If you have seen landmark films like Fight Club, Seven, or The Curious Case of Benjamin Button, then you have experienced one of David Fincher’s captivating and unique rides. He’s done film, TV and several musical documentaries on everyone from Nine Inch Nails to Madonna. Having started in advertising, Fincher has the range and ambition that takes film to a new level.
The award-winning director’s films frequently employ low-key lighting with cool colors, wide shots and low angles. He tells character back-stories with flashback sequences, and frequently collaborates with Trent Reznor (of Nine Inch Nails) for music.
Fincher is probably best known for being a perfectionist, who will keep cast and crew working on a scene for hundreds of takes, until he feels it is right.
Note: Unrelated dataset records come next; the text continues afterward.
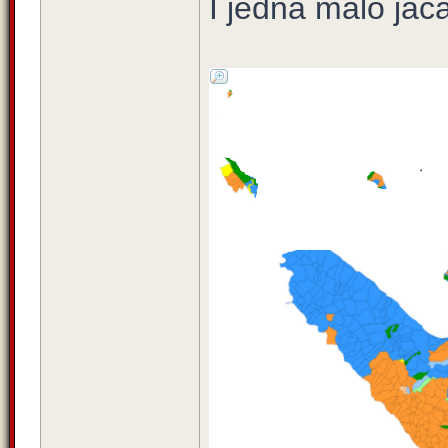
I jedna malo jač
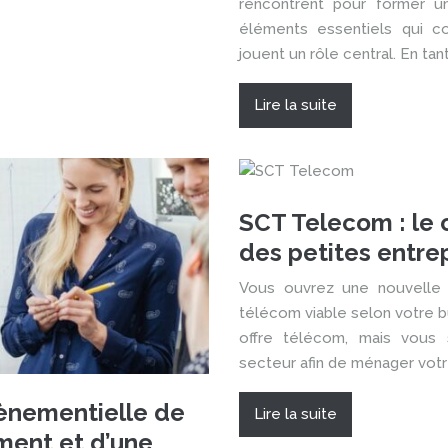
rencontrent pour former un
éléments essentiels qui c
jouent un rôle central. En tant
Lire la suite
SCT Telecom : le 
des petites entre
Vous ouvrez une nouvelle 
télécom viable selon votre b
offre télécom, mais vous
secteur afin de ménager votr
vènementielle de
Lire la suite
ement et d’une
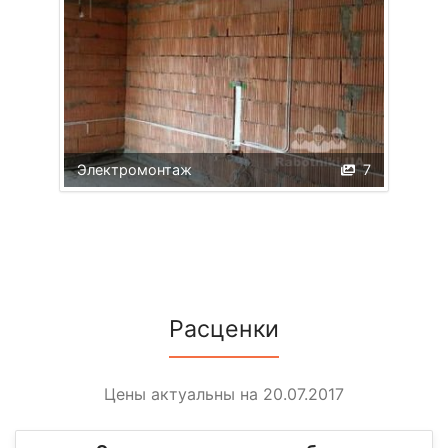
Электромонтаж
7
Расценки
Цены актуальны на 20.07.2017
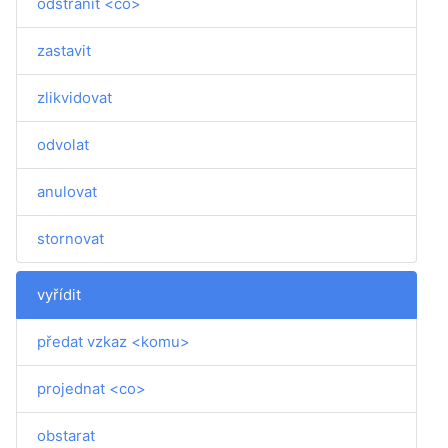
odstranit <co>
zastavit
zlikvidovat
odvolat
anulovat
stornovat
vyřídit
předat vzkaz <komu>
projednat <co>
obstarat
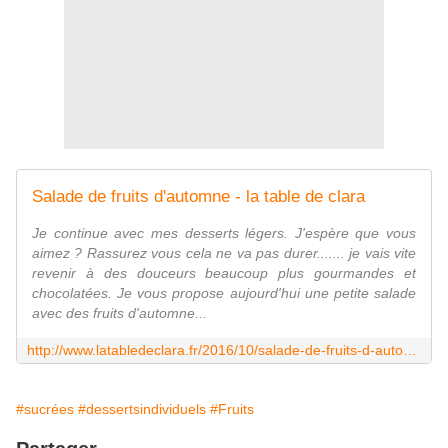
Salade de fruits d'automne - la table de clara
Je continue avec mes desserts légers. J'espère que vous
aimez ? Rassurez vous cela ne va pas durer....... je vais vite
revenir à des douceurs beaucoup plus gourmandes et
chocolatées. Je vous propose aujourd'hui une petite salade
avec des fruits d'automne...
http://www.latabledeclara.fr/2016/10/salade-de-fruits-d-automne.html?utm_source=_ob_share&utm_medium=_ob_twitter&utm_campaign=_ob_share_auto
#sucrées
#dessertsindividuels
#Fruits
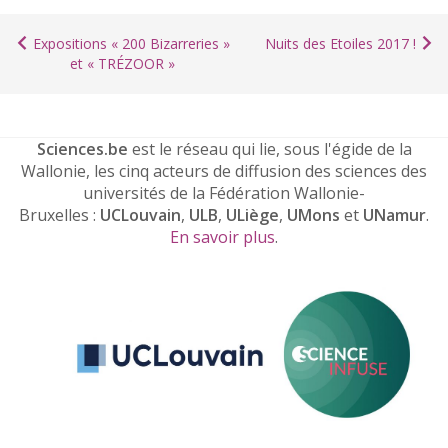
Expositions « 200 Bizarreries »
Nuits des Etoiles 2017 !
et « TRÉZOOR »
Sciences.be
est le réseau qui lie, sous l'égide de la
Wallonie, les cinq acteurs de diffusion des sciences des
universités de la Fédération Wallonie-
Bruxelles :
UCLouvain
,
ULB
,
ULiège
,
UMons
et
UNamur
.
En savoir plus
.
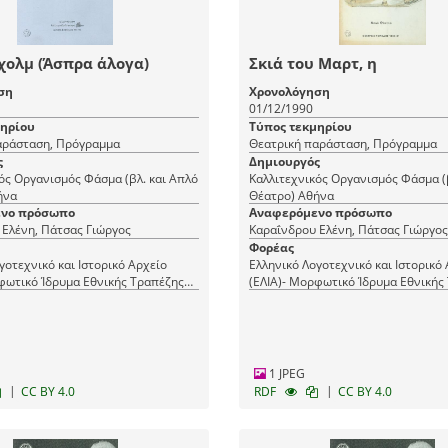
χολμ (Άσπρα άλογα)
Σκιά του Μαρτ, η
ση
Χρονολόγηση
01/12/1990
μηρίου
Τύπος τεκμηρίου
αράσταση, Πρόγραμμα
Θεατρική παράσταση, Πρόγραμμα
ς
Δημιουργός
ός Οργανισμός Φάσμα (βλ. και Απλό
Καλλιτεχνικός Οργανισμός Φάσμα (
 Αθήνα
Θέατρο) Αθήνα
νο πρόσωπο
Αναφερόμενο πρόσωπο
Ελένη, Πάτσας Γιώργος
Καραΐνδρου Ελένη, Πάτσας Γιώργος
Φορέας
γοτεχνικό και Ιστορικό Αρχείο
Ελληνικό Λογοτεχνικό και Ιστορικό
φωτικό Ίδρυμα Εθνικής Τραπέζης
(ΕΛΙΑ)- Μορφωτικό Ίδρυμα Εθνικής
(ΜΙΕΤ)
1 JPEG
|
|
CC BY 4.0
RDF
CC BY 4.0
He makes very specific choices with the camera that he wants to make sure translate well to the screen.  It is not enough for you to watch the movie. He wants to immerse you in the film experience. He uses the camera to take his audience on a ride. He sometimes has been known to use stationary shots with unfocused backgrounds and have characters walk into focus.
Another technique that he uses, is following his subjects with the camera to create an “in-the-moment” experience for the moviegoer. When he focuses the camera squarely on his actors (including Brad Pitt, Jodie Foster and Ed Norton, among others), the camera suddenly seems like an active participant in the film. The easiest way to think about it is that it creates a video game avatar effect.
If a subject is walking, talking, gesturing, climbing a hill or wandering through the woods, the camera seems to be bumping right along with them. Each movement from the actor creates a whole new shot. This type of filming sucks the viewer into the movie, in a way that few other techniques can achieve.
Having become one of Hollywood’s most well-respected directors, Fincher has an innate skill for communicating with the audience without saying a word: “As a director, film is about how you dole out the information, so that the audience stays with you when they’re supposed to stay with you, behind you when they’re supposed to stay behind you, and ahead of you when they’re supposed to stay ahead of you.”